Transcribe
How to transcribe a YouTube video
The fast way to transcribe a YouTube video is to read its existing captions — paste a link below and you get a clean transcript in seconds, free. This page covers that, and the honest difference from true audio transcription when a video has no captions.
Works on any video with captions · or add the Chrome extension for one-click transcripts on every video.
On this page
Two things “transcribe” can mean
“Transcribe a video” gets used for two different jobs, and it’s worth separating them before you start:
- Read the existing captions. Most YouTube videos already carry a caption track — the spoken words as text. Turning that into a clean transcript is instant and free, because the words already exist.
- Transcribe the audio from scratch. This is speech recognition (ASR) — software listening to the audio and writing down what it hears. It’s what you need only when a video has no captions at all, and it’s a heavier, usually paid job.
For the vast majority of videos, the first is all you need. This page does that; the transcribe YouTube video to text page covers the same ground from the text angle. The YouTube transcript overview has the full background.
The fast, free way
No install and no account. Copy the video URL, paste it into the box above, and the caption track is read and laid out as a clean transcript in seconds:
- Paste the link into the tool above.
- Read the transcript — one clean block, not lines flashing by.
- Copy or export it.
If you transcribe videos often, the Chrome extension puts the same transcript beside the player — one click on any video. For a step-by-step that applies anywhere, see how to get the transcript of a YouTube video.

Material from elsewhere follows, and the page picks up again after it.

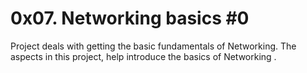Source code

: # 0x07. Networking basics #0

Project deals with getting the basic fundamentals of Networking. The aspects in this project, help introduce the basics of Networking .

Most videos are already transcribed — the captions are right there. You just read them.
How clean the result is
The transcript is only as good as the captions behind it. Creator captions — written by the uploader — are punctuated and read well straight away. Auto-generated captions — YouTube’s own speech recognition — are fine for clear speech but arrive without punctuation and stumble on names and jargon. When a video offers both, the creator track is cleaner. With an auto track, export the text, add a few full stops and fix any names, and it’s ready to use.
When you actually need real transcription
Here’s the honest limit: if a video has no caption track at all, this can’t transcribe it, because there are no words to read. That happens on some music, very short clips, or older uploads. You can check on the video — open the gear → Subtitles/CC; if the list is empty, nothing was captioned.
In that case you have two routes. Sometimes the uploader can switch on YouTube’s auto-captions, which then become readable here. Otherwise you need a dedicated speech-to-text (ASR) service that listens to the audio and transcribes it — a different kind of tool, usually paid, and the right choice when no captions exist. We’d rather point you there than pretend to do something we don’t.
Copy it, or save it as a file
Once the transcript is on screen, take it with you. Copy the whole block to the clipboard, or export it as TXT or Markdown for notes, or SRT and VTT for a timed caption file. Each format keeps or drops the timecodes. To save a file, downloading the transcript walks through the formats.
Transcribe it in another language
The transcript comes out in the video’s own language by default. Want a different one? Pick it from the translate menu and the whole thing switches in a click, then copy or export the result. It runs on the captions, so translating stays free. The translate a YouTube video page covers that route.
What a transcript saves you
The reason to transcribe at all is what the text lets you do afterwards. A transcript turns a video you’d have to sit through into something you can skim in minutes, search for the one line you need, and quote with its timestamp. Students transcribe a lecture and revise from the notes instead of rewatching. Journalists transcribe an interview to pull the exact words that were said. Creators transcribe their own uploads and reshape them into blog posts, show notes or social captions — close to a week of writing from one video. Paste a transcript into an AI assistant and it has the precise words to summarise, not a guess from audio. The transcribing is the quick part; the value is everything you do with the words once they’re text.
Frequently asked questions
How do I transcribe a YouTube video?
Paste the video link into the tool above. If the video has captions, it reads them and lays them out as a clean transcript you can copy or export — free, with no sign-in, in seconds.
Does this use speech recognition?
No. It reads the existing caption track rather than transcribing the audio, which is why it’s instant and free. For a video with no captions at all, you’d need a separate speech-to-text (ASR) tool.
Can it transcribe a video with no captions?
Not this way. With no caption track there’s nothing to read. Your options are to check whether auto-captions can be enabled, or to run the audio through a dedicated ASR service.
Is the transcript accurate?
It’s as accurate as the captions behind it. Creator captions are clean; auto-generated ones are rougher and need light tidying for punctuation and names.